Director says the release dates for his four ”Avatar“ films won’t go head-to-head with Disney’s juggernaut franchise

James Cameron has spent much of his career pursuing projects the rest of the film world considered to be pure insanity. A blockbuster about the Titanic with a nine-digit budget? Surely it would be a bomb. Another blockbuster about blue aliens filmed almost entirely in front of a blue screen? No one will see that.

Four sequels about that blue alien movie? What is he thinking?

Cameron thrives on building huge risks into his cinematic vision, but there’s one risk he wouldn’t dare take. In an interview with Famous Monsters of Filmland, Cameron said that one of the factors behind planning the release dates for his four “Avatar” sequels is his attempts to avoid fighting for box office dollars with any of the planned “Star Wars” sequels.

“My original plan was to release them a year apart, but we’re opening that up. If for no other reason than that I don’t want to land on the same date as one of the ‘Star Wars’ sequels,” Cameron said.

“That wouldn’t be fair to them,” he laughed. “No, that’s just good business.
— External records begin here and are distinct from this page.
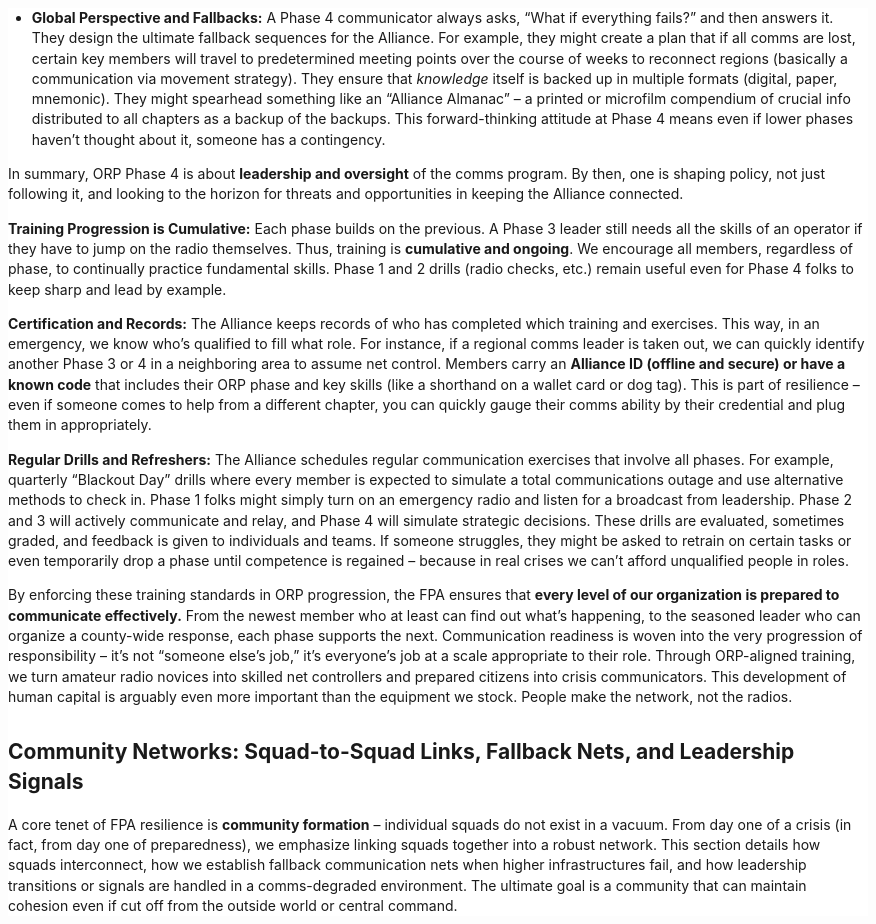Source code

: - **Global Perspective and Fallbacks:** A Phase 4 communicator always asks, “What if everything fails?” and then answers it. They design the ultimate fallback sequences for the Alliance. For example, they might create a plan that if all comms are lost, certain key members will travel to predetermined meeting points over the course of weeks to reconnect regions (basically a communication via movement strategy). They ensure that _knowledge_ itself is backed up in multiple formats (digital, paper, mnemonic). They might spearhead something like an “Alliance Almanac” – a printed or microfilm compendium of crucial info distributed to all chapters as a backup of the backups. This forward-thinking attitude at Phase 4 means even if lower phases haven’t thought about it, someone has a contingency.
    

In summary, ORP Phase 4 is about **leadership and oversight** of the comms program. By then, one is shaping policy, not just following it, and looking to the horizon for threats and opportunities in keeping the Alliance connected.

**Training Progression is Cumulative:** Each phase builds on the previous. A Phase 3 leader still needs all the skills of an operator if they have to jump on the radio themselves. Thus, training is **cumulative and ongoing**. We encourage all members, regardless of phase, to continually practice fundamental skills. Phase 1 and 2 drills (radio checks, etc.) remain useful even for Phase 4 folks to keep sharp and lead by example.

**Certification and Records:** The Alliance keeps records of who has completed which training and exercises. This way, in an emergency, we know who’s qualified to fill what role. For instance, if a regional comms leader is taken out, we can quickly identify another Phase 3 or 4 in a neighboring area to assume net control. Members carry an **Alliance ID (offline and secure) or have a known code** that includes their ORP phase and key skills (like a shorthand on a wallet card or dog tag). This is part of resilience – even if someone comes to help from a different chapter, you can quickly gauge their comms ability by their credential and plug them in appropriately.

**Regular Drills and Refreshers:** The Alliance schedules regular communication exercises that involve all phases. For example, quarterly “Blackout Day” drills where every member is expected to simulate a total communications outage and use alternative methods to check in. Phase 1 folks might simply turn on an emergency radio and listen for a broadcast from leadership. Phase 2 and 3 will actively communicate and relay, and Phase 4 will simulate strategic decisions. These drills are evaluated, sometimes graded, and feedback is given to individuals and teams. If someone struggles, they might be asked to retrain on certain tasks or even temporarily drop a phase until competence is regained – because in real crises we can’t afford unqualified people in roles.

By enforcing these training standards in ORP progression, the FPA ensures that **every level of our organization is prepared to communicate effectively.** From the newest member who at least can find out what’s happening, to the seasoned leader who can organize a county-wide response, each phase supports the next. Communication readiness is woven into the very progression of responsibility – it’s not “someone else’s job,” it’s everyone’s job at a scale appropriate to their role. Through ORP-aligned training, we turn amateur radio novices into skilled net controllers and prepared citizens into crisis communicators. This development of human capital is arguably even more important than the equipment we stock. People make the network, not the radios.

## Community Networks: Squad-to-Squad Links, Fallback Nets, and Leadership Signals

A core tenet of FPA resilience is **community formation** – individual squads do not exist in a vacuum. From day one of a crisis (in fact, from day one of preparedness), we emphasize linking squads together into a robust network. This section details how squads interconnect, how we establish fallback communication nets when higher infrastructures fail, and how leadership transitions or signals are handled in a comms-degraded environment. The ultimate goal is a community that can maintain cohesion even if cut off from the outside world or central command.

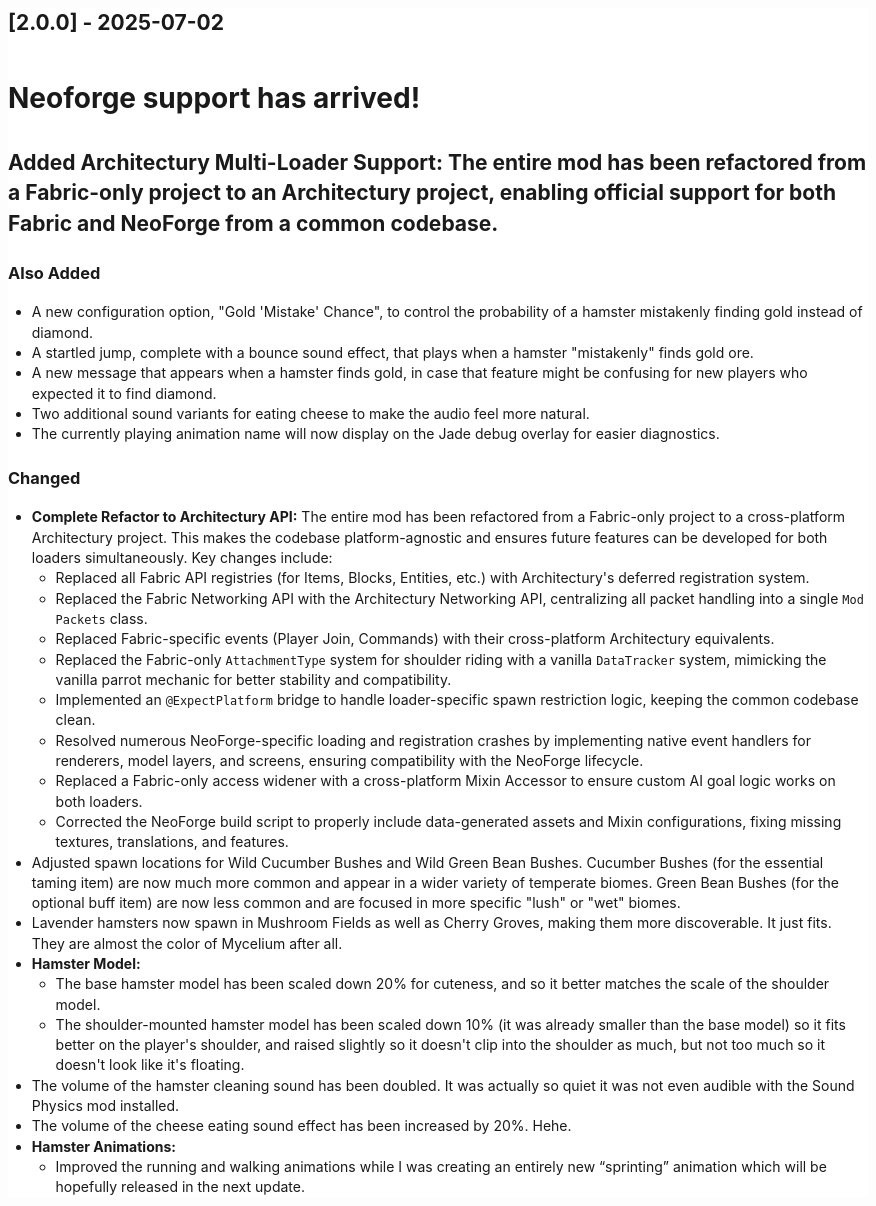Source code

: 
## [2.0.0] - 2025-07-02

# Neoforge support has arrived!

## **Added Architectury Multi-Loader Support:** The entire mod has been refactored from a Fabric-only project to an Architectury project, enabling official support for both Fabric and NeoForge from a common codebase.

### Also Added
- A new configuration option, "Gold 'Mistake' Chance", to control the probability of a hamster mistakenly finding gold instead of diamond.
- A startled jump, complete with a bounce sound effect, that plays when a hamster "mistakenly" finds gold ore.
- A new message that appears when a hamster finds gold, in case that feature might be confusing for new players who expected it to find diamond.
- Two additional sound variants for eating cheese to make the audio feel more natural.
- The currently playing animation name will now display on the Jade debug overlay for easier diagnostics.

### Changed
- **Complete Refactor to Architectury API:** The entire mod has been refactored from a Fabric-only project to a cross-platform Architectury project. This makes the codebase platform-agnostic and ensures future features can be developed for both loaders simultaneously. Key changes include:
  - Replaced all Fabric API registries (for Items, Blocks, Entities, etc.) with Architectury's deferred registration system.
  - Replaced the Fabric Networking API with the Architectury Networking API, centralizing all packet handling into a single `ModPackets` class.
  - Replaced Fabric-specific events (Player Join, Commands) with their cross-platform Architectury equivalents.
  - Replaced the Fabric-only `AttachmentType` system for shoulder riding with a vanilla `DataTracker` system, mimicking the vanilla parrot mechanic for better stability and compatibility.
  - Implemented an `@ExpectPlatform` bridge to handle loader-specific spawn restriction logic, keeping the common codebase clean.
  - Resolved numerous NeoForge-specific loading and registration crashes by implementing native event handlers for renderers, model layers, and screens, ensuring compatibility with the NeoForge lifecycle.
  - Replaced a Fabric-only access widener with a cross-platform Mixin Accessor to ensure custom AI goal logic works on both loaders.
  - Corrected the NeoForge build script to properly include data-generated assets and Mixin configurations, fixing missing textures, translations, and features.
- Adjusted spawn locations for Wild Cucumber Bushes and Wild Green Bean Bushes. Cucumber Bushes (for the essential taming item) are now much more common and appear in a wider variety of temperate biomes. Green Bean Bushes (for the optional buff item) are now less common and are focused in more specific "lush" or "wet" biomes.
- Lavender hamsters now spawn in Mushroom Fields as well as Cherry Groves, making them more discoverable. It just fits. They are almost the color of Mycelium after all.
- **Hamster Model:**
  - The base hamster model has been scaled down 20% for cuteness, and so it better matches the scale of the shoulder model.
  - The shoulder-mounted hamster model has been scaled down 10% (it was already smaller than the base model) so it fits better on the player's shoulder, and raised slightly so it doesn't clip into the shoulder as much, but not too much so it doesn't look like it's floating.
- The volume of the hamster cleaning sound has been doubled. It was actually so quiet it was not even audible with the Sound Physics mod installed.
- The volume of the cheese eating sound effect has been increased by 20%. Hehe.
- **Hamster Animations:**
  - Improved the running and walking animations while I was creating an entirely new “sprinting” animation which will be hopefully released in the next update.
I don’t want to go head-to-head with ‘Star Wars.’ That would be stupid. And hopefully they won’t want to go head-to-head with us.”

Despite strong beliefs to the contrary when it was released, “Star Wars: The Force Awakens” failed to beat “Avatar” or “Titanic” on the all-time global box office list. It passed the $2 billion mark but fell approximately $120 million short of “Titanic” and $620 million short of “Avatar.” Still, Cameron isn’t going to put the Force to the test, and it’s easy to see why.
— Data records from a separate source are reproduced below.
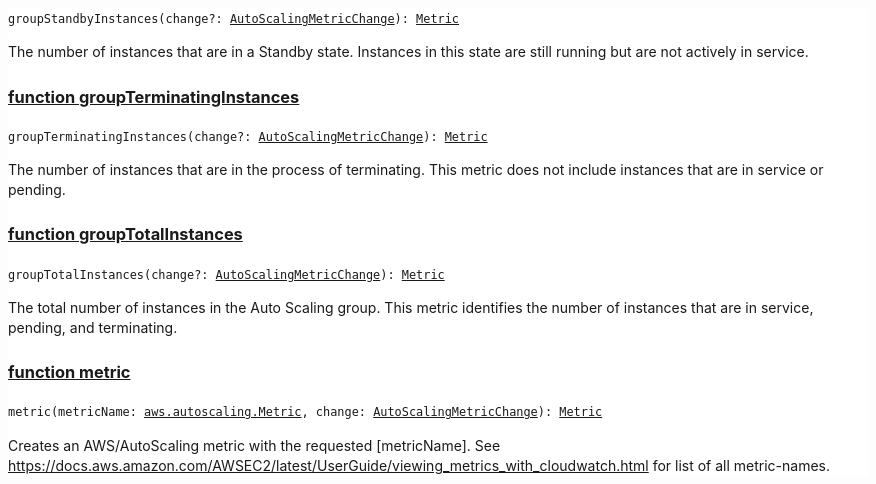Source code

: 
<pre class="highlight"><code><span class='kd'></span>groupStandbyInstances(change?: <a href='#AutoScalingMetricChange'>AutoScalingMetricChange</a>): <a href='/docs/reference/pkg/nodejs/pulumi/awsx/cloudwatch/#Metric'>Metric</a></code></pre>


The number of instances that are in a Standby state. Instances in this state are still running
but are not actively in service.

<h3 class="pdoc-module-header" id="groupTerminatingInstances" data-link-title="groupTerminatingInstances">
    <a href="https://github.com/pulumi/pulumi-awsx/blob/{{< param git_sha >}}/nodejs/awsx/autoscaling/metrics.ts#L110">
        function <strong>groupTerminatingInstances</strong>
    </a>
</h3>


<pre class="highlight"><code><span class='kd'></span>groupTerminatingInstances(change?: <a href='#AutoScalingMetricChange'>AutoScalingMetricChange</a>): <a href='/docs/reference/pkg/nodejs/pulumi/awsx/cloudwatch/#Metric'>Metric</a></code></pre>


The number of instances that are in the process of terminating. This metric does not include
instances that are in service or pending.

<h3 class="pdoc-module-header" id="groupTotalInstances" data-link-title="groupTotalInstances">
    <a href="https://github.com/pulumi/pulumi-awsx/blob/{{< param git_sha >}}/nodejs/awsx/autoscaling/metrics.ts#L118">
        function <strong>groupTotalInstances</strong>
    </a>
</h3>


<pre class="highlight"><code><span class='kd'></span>groupTotalInstances(change?: <a href='#AutoScalingMetricChange'>AutoScalingMetricChange</a>): <a href='/docs/reference/pkg/nodejs/pulumi/awsx/cloudwatch/#Metric'>Metric</a></code></pre>


The total number of instances in the Auto Scaling group. This metric identifies the number of
instances that are in service, pending, and terminating.

<h3 class="pdoc-module-header" id="metric" data-link-title="metric">
    <a href="https://github.com/pulumi/pulumi-awsx/blob/{{< param git_sha >}}/nodejs/awsx/autoscaling/metrics.ts#L48">
        function <strong>metric</strong>
    </a>
</h3>


<pre class="highlight"><code><span class='kd'></span>metric(metricName: <a href='/docs/reference/pkg/nodejs/pulumi/aws/autoscaling/#Metric'>aws.autoscaling.Metric</a>, change: <a href='#AutoScalingMetricChange'>AutoScalingMetricChange</a>): <a href='/docs/reference/pkg/nodejs/pulumi/awsx/cloudwatch/#Metric'>Metric</a></code></pre>


Creates an AWS/AutoScaling metric with the requested [metricName]. See
https://docs.aws.amazon.com/AWSEC2/latest/UserGuide/viewing_metrics_with_cloudwatch.html for list
of all metric-names.
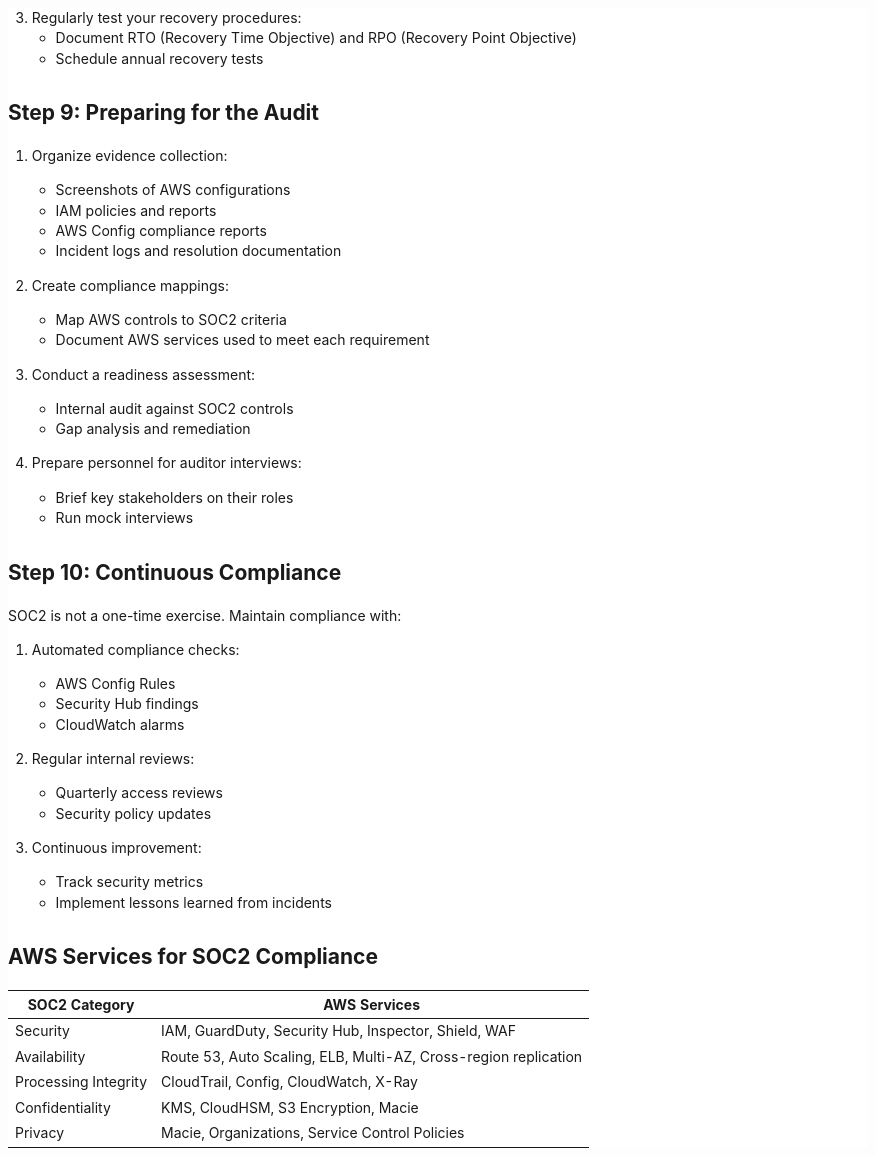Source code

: 3. Regularly test your recovery procedures:
   - Document RTO (Recovery Time Objective) and RPO (Recovery Point Objective)
   - Schedule annual recovery tests

## Step 9: Preparing for the Audit

1. Organize evidence collection:
   - Screenshots of AWS configurations
   - IAM policies and reports
   - AWS Config compliance reports
   - Incident logs and resolution documentation

2. Create compliance mappings:
   - Map AWS controls to SOC2 criteria
   - Document AWS services used to meet each requirement

3. Conduct a readiness assessment:
   - Internal audit against SOC2 controls
   - Gap analysis and remediation

4. Prepare personnel for auditor interviews:
   - Brief key stakeholders on their roles
   - Run mock interviews

## Step 10: Continuous Compliance

SOC2 is not a one-time exercise. Maintain compliance with:

1. Automated compliance checks:
   - AWS Config Rules
   - Security Hub findings
   - CloudWatch alarms

2. Regular internal reviews:
   - Quarterly access reviews
   - Security policy updates

3. Continuous improvement:
   - Track security metrics
   - Implement lessons learned from incidents

## AWS Services for SOC2 Compliance

| SOC2 Category | AWS Services |
|---------------|-------------|
| Security | IAM, GuardDuty, Security Hub, Inspector, Shield, WAF |
| Availability | Route 53, Auto Scaling, ELB, Multi-AZ, Cross-region replication |
| Processing Integrity | CloudTrail, Config, CloudWatch, X-Ray |
| Confidentiality | KMS, CloudHSM, S3 Encryption, Macie |
| Privacy | Macie, Organizations, Service Control Policies |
While the merits of “The Force Awakens” are debatable, there is no doubt that it was good enough to sustain the hype that Disney wanted. The excitement at the release of the first “Rogue One” trailer is proof of that, and the bits and pieces released about Rian Johnson’s plans to continue Rey and Finn’s adventures have been met with approval.

News of the “Avatar” sequels, on the other hand, were largely met with either apathy or snarky derision. While dominating the public consciousness during its release and Oscar campaign back in 2009, “Avatar” ended up leaving little lasting cultural legacy beyond “Fern Gully” and “Pocahontas” jokes. If Cameron can find a way to turn “Avatar” into a successful and memorable saga in the face of such hostility to the prospect of such a series, it may be his greatest feat as a filmmaker.

And history shows that it’s not wise to bet against Cameron. The unpredicted, unparalleled success of “Titanic,” a film even Cameron had believed was going to lose money, is proof of this. What’s more, Cameron seems to have taken criticism of the first “Avatar” to heart. While he has kept control of the script largely to himself in the past, he’s recruited a team of writers to help him with this project. Included on the team are Rick Jaffa and Amanda Silver, who have worked on the two “Planet of the Apes” reboot films.

The first “Avatar” sequel is scheduled for a Christmas 2018 release, with later films coming out in 2020, 2022 and 2023.